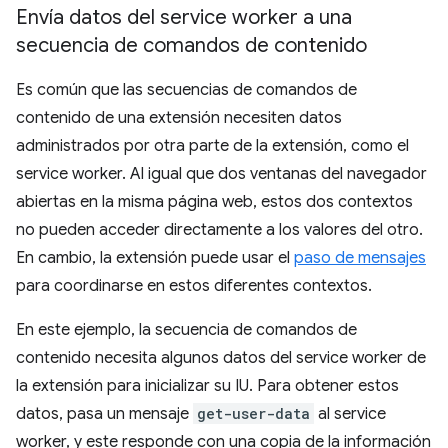
Envía datos del service worker a una
secuencia de comandos de contenido
Es común que las secuencias de comandos de
contenido de una extensión necesiten datos
administrados por otra parte de la extensión, como el
service worker. Al igual que dos ventanas del navegador
abiertas en la misma página web, estos dos contextos
no pueden acceder directamente a los valores del otro.
En cambio, la extensión puede usar el
paso de mensajes
para coordinarse en estos diferentes contextos.
En este ejemplo, la secuencia de comandos de
contenido necesita algunos datos del service worker de
la extensión para inicializar su IU. Para obtener estos
datos, pasa un mensaje
get-user-data
al service
worker, y este responde con una copia de la información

#####

• **Your objective**: Copy the entries from the beginning through the line containing "service worker. Al", putting "complemento" wherever "extensión" appears and keeping everything else the same. Omit the pictures.

• **Expected output**:
Envía datos del service worker a una
secuencia de comandos de contenido
Es común que las secuencias de comandos de
contenido de una complemento necesiten datos
administrados por otra parte de la complemento, como el
service worker. Al igual que dos ventanas del navegador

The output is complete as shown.